■ Your objective:
Print out all of the records exactly; no picture belongs in the result.
[[ Records shown, beginning ]]
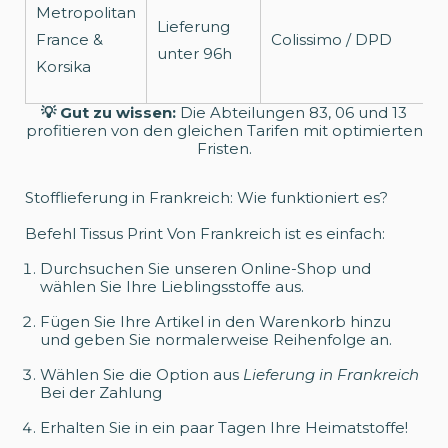
Metropolitan
Lieferung
France &
Colissimo / DPD
unter 96h
Korsika
💡 Gut zu wissen:
Die Abteilungen 83, 06 und 13
profitieren von den gleichen Tarifen mit optimierten
Fristen.
Stofflieferung in Frankreich: Wie funktioniert es?
Befehl Tissus Print Von Frankreich ist es einfach:
Durchsuchen Sie unseren Online-Shop und
wählen Sie Ihre Lieblingsstoffe aus.
Fügen Sie Ihre Artikel in den Warenkorb hinzu
und geben Sie normalerweise Reihenfolge an.
Wählen Sie die Option aus
Lieferung in Frankreich
Bei der Zahlung
Erhalten Sie in ein paar Tagen Ihre Heimatstoffe!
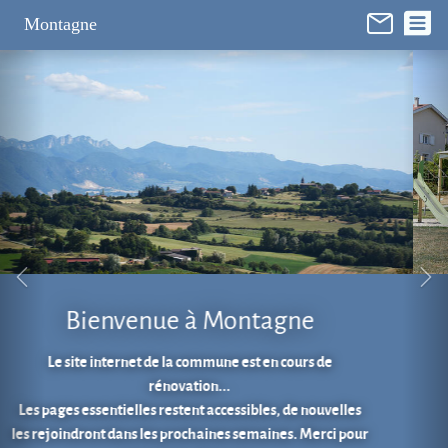
Panneau de gestion des cookies
Montagne
Aire de jeux au cœur du village.
En 1 clic...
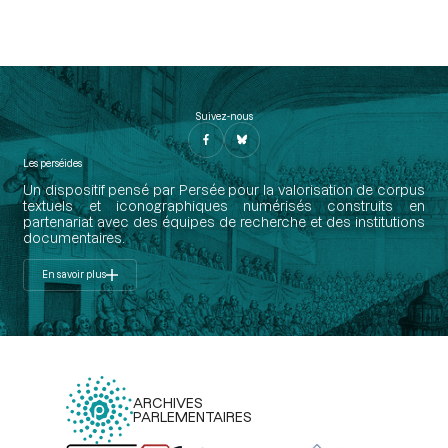
Suivez-nous
Les perséides
Un dispositif pensé par Persée pour la valorisation de corpus
textuels et iconographiques numérisés construits en
partenariat avec des équipes de recherche et des institutions
documentaires.
En savoir plus
ARCHIVES
PARLEMENTAIRES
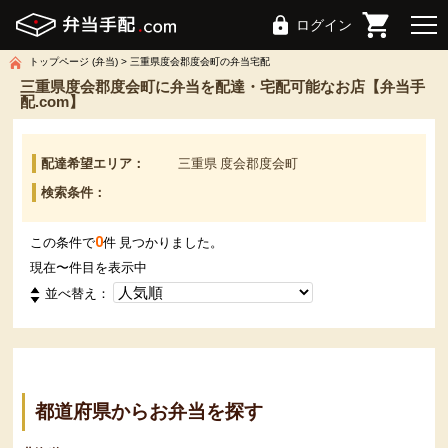
ログイン
トップページ (弁当)
三重県度会郡度会町の弁当宅配
三重県度会郡度会町に弁当を配達・宅配可能なお店【弁当手
配.com】
配達希望エリア：
三重県 度会郡度会町
検索条件：
0
この条件で
件 見つかりました。
現在
〜
件目を表示中
並べ替え：
都道府県からお弁当を探す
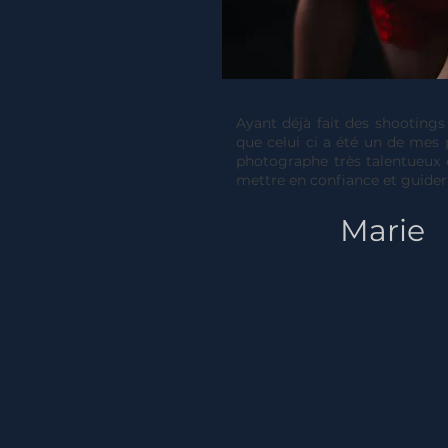
Ayant déjà fait des shootings
que celui ci a été un de mes 
photographe très talentueux e
mettre en confiance et guider
Marie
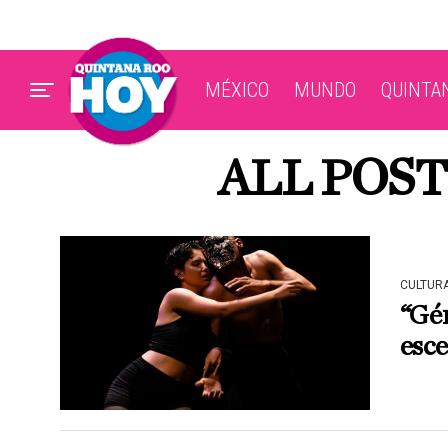
MÉXICO
MUNDO
QUINTA
ALL POS
CULTUR
“Gén
esc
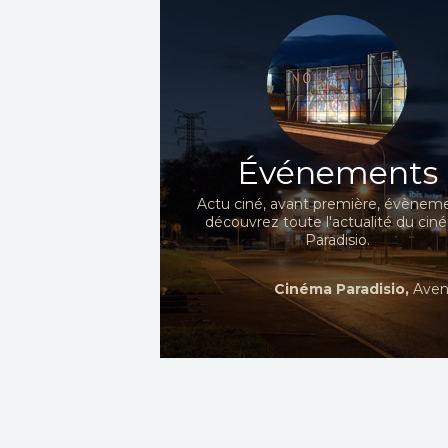
Événements
Actu ciné, avant première, évèneme
découvrez toute l'actualité du ci
Paradisio.
Cinéma Paradisio,
Aven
[[ Records shown, end ]]
■ Answer box:
Metropolitan
Lieferung
France &
Colissimo / DPD
unter 96h
Korsika
💡 Gut zu wissen:
Die Abteilungen 83, 06 und 13
profitieren von den gleichen Tarifen mit optimierten
Fristen.
Stofflieferung in Frankreich: Wie funktioniert es?
Befehl Tissus Print Von Frankreich ist es einfach:
Durchsuchen Sie unseren Online-Shop und
wählen Sie Ihre Lieblingsstoffe aus.
Fügen Sie Ihre Artikel in den Warenkorb hinzu
und geben Sie normalerweise Reihenfolge an.
Wählen Sie die Option aus
Lieferung in Frankreich
Bei der Zahlung
Erhalten Sie in ein paar Tagen Ihre Heimatstoffe!
Panneau de gestion des cookies
Montagne
Aire de jeux au cœur du village.
En 1 clic...
Suivez-nous
Les perséides
Un dispositif pensé par Persée pour la valorisation de corpus
textuels et iconographiques numérisés construits en
partenariat avec des équipes de recherche et des institutions
documentaires.
En savoir plus
ARCHIVES
PARLEMENTAIRES
ログイン
トップページ (弁当)
三重県度会郡度会町の弁当宅配
三重県度会郡度会町に弁当を配達・宅配可能なお店【弁当手
配.com】
配達希望エリア：
三重県 度会郡度会町
検索条件：
0
この条件で
件 見つかりました。
現在
〜
件目を表示中
並べ替え：
都道府県からお弁当を探す
Ayant déjà fait des shootings
que celui ci a été un de mes 
photographe très talentueux e
mettre en confiance et guider
Marie
MÉXICO
MUNDO
QUINTA
ALL POS
CULTUR
“Gén
esc
Événements
Actu ciné, avant première, évèneme
découvrez toute l'actualité du ci
Paradisio.
Cinéma Paradisio,
Aven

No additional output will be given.